Jan Mestdagh, De cultuur van het Belgisch radioamateurisme en de opkomende mainstreamcultuur in het interbellum, pp145, 2015-16.

Masterproef voorgelegd aan de Faculteit Letteren en Wijsbegeerte voor
het behalen van de graad van Master in de Geschiedenis.

Scriptie Mestdagh, 2015-16

Hoewel een interessant werk, rijst bij de vraag mij waarom de auteur de periode vóór 1920 niet behandelde. Op pagina 6 stelt hij “dat radiocommunicatie meerdere deelnemers vereist: zowel één of meerdere zenders als één of meerdere ontvangers”. Net zoals vóór 1920.
Rond 1920 moest bijna alles nog zelf gebouwd worden, er waren ook nog bijna geen toestellen op de markt (de klos van Ruhmkorff) En die waren peperduur.
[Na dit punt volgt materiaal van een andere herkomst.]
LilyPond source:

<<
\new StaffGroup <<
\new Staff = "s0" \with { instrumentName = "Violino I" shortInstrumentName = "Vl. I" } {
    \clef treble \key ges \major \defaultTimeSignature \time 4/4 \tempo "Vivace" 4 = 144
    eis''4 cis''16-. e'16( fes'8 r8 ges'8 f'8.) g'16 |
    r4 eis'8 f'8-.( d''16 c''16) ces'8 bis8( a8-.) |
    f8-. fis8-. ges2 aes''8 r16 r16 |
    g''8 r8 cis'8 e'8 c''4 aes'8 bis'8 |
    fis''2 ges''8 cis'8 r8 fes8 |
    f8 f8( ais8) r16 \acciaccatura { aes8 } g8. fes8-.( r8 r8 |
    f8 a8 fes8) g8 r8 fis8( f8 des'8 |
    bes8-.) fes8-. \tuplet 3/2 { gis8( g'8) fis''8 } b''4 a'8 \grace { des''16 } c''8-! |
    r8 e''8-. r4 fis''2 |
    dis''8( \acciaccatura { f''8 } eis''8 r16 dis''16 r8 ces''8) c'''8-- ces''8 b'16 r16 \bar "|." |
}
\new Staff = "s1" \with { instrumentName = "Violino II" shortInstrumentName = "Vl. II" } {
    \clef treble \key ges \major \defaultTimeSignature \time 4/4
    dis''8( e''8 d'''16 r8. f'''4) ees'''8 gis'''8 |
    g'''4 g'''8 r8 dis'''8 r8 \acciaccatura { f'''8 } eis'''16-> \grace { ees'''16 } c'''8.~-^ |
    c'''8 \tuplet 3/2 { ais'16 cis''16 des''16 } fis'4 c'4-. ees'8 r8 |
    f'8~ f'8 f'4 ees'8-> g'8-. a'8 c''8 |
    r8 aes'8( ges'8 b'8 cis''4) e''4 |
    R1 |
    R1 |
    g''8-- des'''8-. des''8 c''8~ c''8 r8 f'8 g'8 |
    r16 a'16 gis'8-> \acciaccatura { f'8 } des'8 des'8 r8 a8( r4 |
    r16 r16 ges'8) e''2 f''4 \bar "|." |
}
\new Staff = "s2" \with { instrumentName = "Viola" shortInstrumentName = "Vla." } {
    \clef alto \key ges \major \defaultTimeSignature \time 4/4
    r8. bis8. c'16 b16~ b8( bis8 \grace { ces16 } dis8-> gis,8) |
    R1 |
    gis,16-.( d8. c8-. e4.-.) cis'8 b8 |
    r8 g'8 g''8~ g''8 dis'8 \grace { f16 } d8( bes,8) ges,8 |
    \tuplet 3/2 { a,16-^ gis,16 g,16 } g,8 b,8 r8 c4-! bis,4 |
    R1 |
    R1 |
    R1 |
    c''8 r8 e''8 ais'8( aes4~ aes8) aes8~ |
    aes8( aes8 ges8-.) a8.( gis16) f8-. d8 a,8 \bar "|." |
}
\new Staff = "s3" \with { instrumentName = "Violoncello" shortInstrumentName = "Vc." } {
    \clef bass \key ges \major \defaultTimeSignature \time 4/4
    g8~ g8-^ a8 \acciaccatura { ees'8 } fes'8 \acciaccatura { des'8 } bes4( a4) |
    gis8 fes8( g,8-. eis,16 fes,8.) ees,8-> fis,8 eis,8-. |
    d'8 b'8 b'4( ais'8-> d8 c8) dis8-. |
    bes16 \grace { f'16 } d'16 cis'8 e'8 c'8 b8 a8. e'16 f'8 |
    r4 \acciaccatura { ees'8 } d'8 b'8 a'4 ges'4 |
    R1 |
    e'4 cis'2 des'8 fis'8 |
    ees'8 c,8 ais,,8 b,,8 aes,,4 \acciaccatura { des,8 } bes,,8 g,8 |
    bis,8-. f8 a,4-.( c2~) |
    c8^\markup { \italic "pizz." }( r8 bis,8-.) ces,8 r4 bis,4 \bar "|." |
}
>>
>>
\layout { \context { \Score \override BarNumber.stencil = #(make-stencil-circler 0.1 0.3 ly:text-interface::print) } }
En men zond en ontving ook nog met de Morse-code (buiten de concerten van Laken in 1914). En er werd ook nog uitgezonden met vonkenzenders. Maar er waren wel al honderden amateurs. Volgens minister Segers (marine, post en telegraaf) waren er in oktober 1913 alleen al in Brussel een duizendtal amateurs (Le Carillon, 25-26 oktober 1913 en Le XXème Siècle).
Met de studie hiervan, beter dan er drones bij te halen, had de auteur van deze scriptie een wetenschappelijk geheel kunnen maken.